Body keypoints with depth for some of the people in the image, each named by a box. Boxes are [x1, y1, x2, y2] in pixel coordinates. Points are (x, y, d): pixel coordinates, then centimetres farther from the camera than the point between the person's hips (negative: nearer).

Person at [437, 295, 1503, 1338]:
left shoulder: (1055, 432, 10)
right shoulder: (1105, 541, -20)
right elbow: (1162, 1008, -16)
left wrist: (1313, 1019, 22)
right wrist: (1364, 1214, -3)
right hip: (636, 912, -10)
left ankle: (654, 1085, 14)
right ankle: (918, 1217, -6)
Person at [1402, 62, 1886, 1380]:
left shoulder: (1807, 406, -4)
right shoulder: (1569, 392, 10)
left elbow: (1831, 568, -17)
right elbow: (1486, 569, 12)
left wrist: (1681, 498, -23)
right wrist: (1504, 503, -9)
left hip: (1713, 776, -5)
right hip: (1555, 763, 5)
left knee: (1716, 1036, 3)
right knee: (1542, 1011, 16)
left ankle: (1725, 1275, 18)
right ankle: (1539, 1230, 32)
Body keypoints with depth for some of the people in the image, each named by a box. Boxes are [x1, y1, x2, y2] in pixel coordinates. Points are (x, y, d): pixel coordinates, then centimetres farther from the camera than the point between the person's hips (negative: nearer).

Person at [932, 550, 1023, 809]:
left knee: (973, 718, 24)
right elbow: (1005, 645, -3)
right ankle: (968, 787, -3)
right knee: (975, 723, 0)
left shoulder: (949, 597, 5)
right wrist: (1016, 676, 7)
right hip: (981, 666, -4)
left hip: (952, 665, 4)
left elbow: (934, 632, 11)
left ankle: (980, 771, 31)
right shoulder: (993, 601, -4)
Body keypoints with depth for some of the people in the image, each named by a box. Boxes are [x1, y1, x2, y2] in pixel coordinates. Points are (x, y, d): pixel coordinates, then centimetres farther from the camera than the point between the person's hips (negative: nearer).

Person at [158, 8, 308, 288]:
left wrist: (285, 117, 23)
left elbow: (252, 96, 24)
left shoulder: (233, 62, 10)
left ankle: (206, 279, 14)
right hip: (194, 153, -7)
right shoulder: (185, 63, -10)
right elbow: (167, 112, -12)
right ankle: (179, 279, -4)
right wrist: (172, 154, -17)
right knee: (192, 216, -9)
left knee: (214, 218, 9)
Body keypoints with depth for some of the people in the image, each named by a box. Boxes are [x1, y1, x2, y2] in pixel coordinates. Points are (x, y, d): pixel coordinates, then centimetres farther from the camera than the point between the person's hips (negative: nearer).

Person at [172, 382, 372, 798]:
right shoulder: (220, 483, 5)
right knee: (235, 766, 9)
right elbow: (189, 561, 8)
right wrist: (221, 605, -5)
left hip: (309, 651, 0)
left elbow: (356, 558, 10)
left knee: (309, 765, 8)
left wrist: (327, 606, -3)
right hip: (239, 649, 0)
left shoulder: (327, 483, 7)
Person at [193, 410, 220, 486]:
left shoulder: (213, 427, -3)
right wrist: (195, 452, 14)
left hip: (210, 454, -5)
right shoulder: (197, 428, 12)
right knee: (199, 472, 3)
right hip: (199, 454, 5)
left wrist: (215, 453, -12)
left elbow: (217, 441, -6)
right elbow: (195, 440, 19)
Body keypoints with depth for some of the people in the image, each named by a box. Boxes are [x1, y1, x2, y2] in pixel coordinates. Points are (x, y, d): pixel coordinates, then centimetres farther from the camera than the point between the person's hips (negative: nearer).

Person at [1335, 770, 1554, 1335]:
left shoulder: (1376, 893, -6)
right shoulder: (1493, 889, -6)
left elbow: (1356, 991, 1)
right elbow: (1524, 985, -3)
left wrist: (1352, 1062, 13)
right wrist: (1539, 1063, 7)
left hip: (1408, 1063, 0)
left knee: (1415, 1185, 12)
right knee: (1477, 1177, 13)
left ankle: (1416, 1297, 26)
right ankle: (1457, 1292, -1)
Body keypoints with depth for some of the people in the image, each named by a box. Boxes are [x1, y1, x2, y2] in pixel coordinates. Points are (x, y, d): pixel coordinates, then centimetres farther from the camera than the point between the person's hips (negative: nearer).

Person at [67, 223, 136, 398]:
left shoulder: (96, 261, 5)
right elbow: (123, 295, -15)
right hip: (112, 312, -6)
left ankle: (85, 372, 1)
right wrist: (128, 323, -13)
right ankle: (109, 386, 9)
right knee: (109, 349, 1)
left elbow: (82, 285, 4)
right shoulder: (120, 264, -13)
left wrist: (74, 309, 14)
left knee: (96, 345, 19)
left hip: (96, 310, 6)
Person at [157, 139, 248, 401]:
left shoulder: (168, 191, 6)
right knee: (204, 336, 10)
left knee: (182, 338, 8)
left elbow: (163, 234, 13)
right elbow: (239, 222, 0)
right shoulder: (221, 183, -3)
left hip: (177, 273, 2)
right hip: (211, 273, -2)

#####

WHAT IS BEING ASKED:
Copy out the material above in its entirety, exactly.

ANSWER:
Body keypoints with depth for some of the people in the image, each named by a box. Boxes are [x1, y1, x2, y2] in pixel coordinates. Points are (x, y, d): pixel coordinates, then centimetres farther from the camera than the point between the person's hips (negative: nearer).

Person at [437, 295, 1503, 1338]:
left shoulder: (1055, 432, 10)
right shoulder: (1105, 541, -20)
right elbow: (1162, 1008, -16)
left wrist: (1313, 1019, 22)
right wrist: (1364, 1214, -3)
right hip: (636, 912, -10)
left ankle: (654, 1085, 14)
right ankle: (918, 1217, -6)
Person at [1402, 62, 1886, 1380]:
left shoulder: (1807, 406, -4)
right shoulder: (1569, 392, 10)
left elbow: (1831, 568, -17)
right elbow: (1486, 569, 12)
left wrist: (1681, 498, -23)
right wrist: (1504, 503, -9)
left hip: (1713, 776, -5)
right hip: (1555, 763, 5)
left knee: (1716, 1036, 3)
right knee: (1542, 1011, 16)
left ankle: (1725, 1275, 18)
right ankle: (1539, 1230, 32)
Body keypoints with depth for some of the people in the image, each named by a box. Boxes are [x1, y1, x2, y2] in pixel coordinates. Points are (x, y, d): pixel coordinates, then centimetres farther from the camera than the point between the person's hips (negative: nearer).

Person at [932, 550, 1023, 809]:
left knee: (973, 718, 24)
right elbow: (1005, 645, -3)
right ankle: (968, 787, -3)
right knee: (975, 723, 0)
left shoulder: (949, 597, 5)
right wrist: (1016, 676, 7)
right hip: (981, 666, -4)
left hip: (952, 665, 4)
left elbow: (934, 632, 11)
left ankle: (980, 771, 31)
right shoulder: (993, 601, -4)
Body keypoints with depth for some of the people in the image, each named by a box. Boxes are [x1, y1, x2, y2] in pixel coordinates. Points are (x, y, d): pixel coordinates, then centimetres farther from the camera than the point between the person's hips (negative: nearer).

Person at [158, 8, 308, 288]:
left wrist: (285, 117, 23)
left elbow: (252, 96, 24)
left shoulder: (233, 62, 10)
left ankle: (206, 279, 14)
right hip: (194, 153, -7)
right shoulder: (185, 63, -10)
right elbow: (167, 112, -12)
right ankle: (179, 279, -4)
right wrist: (172, 154, -17)
right knee: (192, 216, -9)
left knee: (214, 218, 9)
Body keypoints with depth for some of the people in the image, each named by a box. Boxes are [x1, y1, x2, y2] in pixel coordinates. Points are (x, y, d): pixel coordinates, then centimetres farther from the camera than the point between the person's hips (negative: nearer).

Person at [172, 382, 372, 798]:
right shoulder: (220, 483, 5)
right knee: (235, 766, 9)
right elbow: (189, 561, 8)
right wrist: (221, 605, -5)
left hip: (309, 651, 0)
left elbow: (356, 558, 10)
left knee: (309, 765, 8)
left wrist: (327, 606, -3)
right hip: (239, 649, 0)
left shoulder: (327, 483, 7)
Person at [193, 410, 220, 486]:
left shoulder: (213, 427, -3)
right wrist: (195, 452, 14)
left hip: (210, 454, -5)
right shoulder: (197, 428, 12)
right knee: (199, 472, 3)
right hip: (199, 454, 5)
left wrist: (215, 453, -12)
left elbow: (217, 441, -6)
right elbow: (195, 440, 19)
Body keypoints with depth for some of the people in the image, each named by a box. Boxes are [x1, y1, x2, y2] in pixel coordinates. Points are (x, y, d): pixel coordinates, then centimetres farther from the camera than the point between the person's hips (negative: nearer).

Person at [1335, 770, 1554, 1335]:
left shoulder: (1376, 893, -6)
right shoulder: (1493, 889, -6)
left elbow: (1356, 991, 1)
right elbow: (1524, 985, -3)
left wrist: (1352, 1062, 13)
right wrist: (1539, 1063, 7)
left hip: (1408, 1063, 0)
left knee: (1415, 1185, 12)
right knee: (1477, 1177, 13)
left ankle: (1416, 1297, 26)
right ankle: (1457, 1292, -1)
Body keypoints with depth for some of the people in the image, each named by a box. Boxes are [x1, y1, x2, y2] in pixel coordinates. Points are (x, y, d): pixel coordinates, then centimetres farther from the camera than the point between the person's hips (negative: nearer).

Person at [67, 223, 136, 398]:
left shoulder: (96, 261, 5)
right elbow: (123, 295, -15)
right hip: (112, 312, -6)
left ankle: (85, 372, 1)
right wrist: (128, 323, -13)
right ankle: (109, 386, 9)
right knee: (109, 349, 1)
left elbow: (82, 285, 4)
right shoulder: (120, 264, -13)
left wrist: (74, 309, 14)
left knee: (96, 345, 19)
left hip: (96, 310, 6)
Person at [157, 139, 248, 401]:
left shoulder: (168, 191, 6)
right knee: (204, 336, 10)
left knee: (182, 338, 8)
left elbow: (163, 234, 13)
right elbow: (239, 222, 0)
right shoulder: (221, 183, -3)
left hip: (177, 273, 2)
right hip: (211, 273, -2)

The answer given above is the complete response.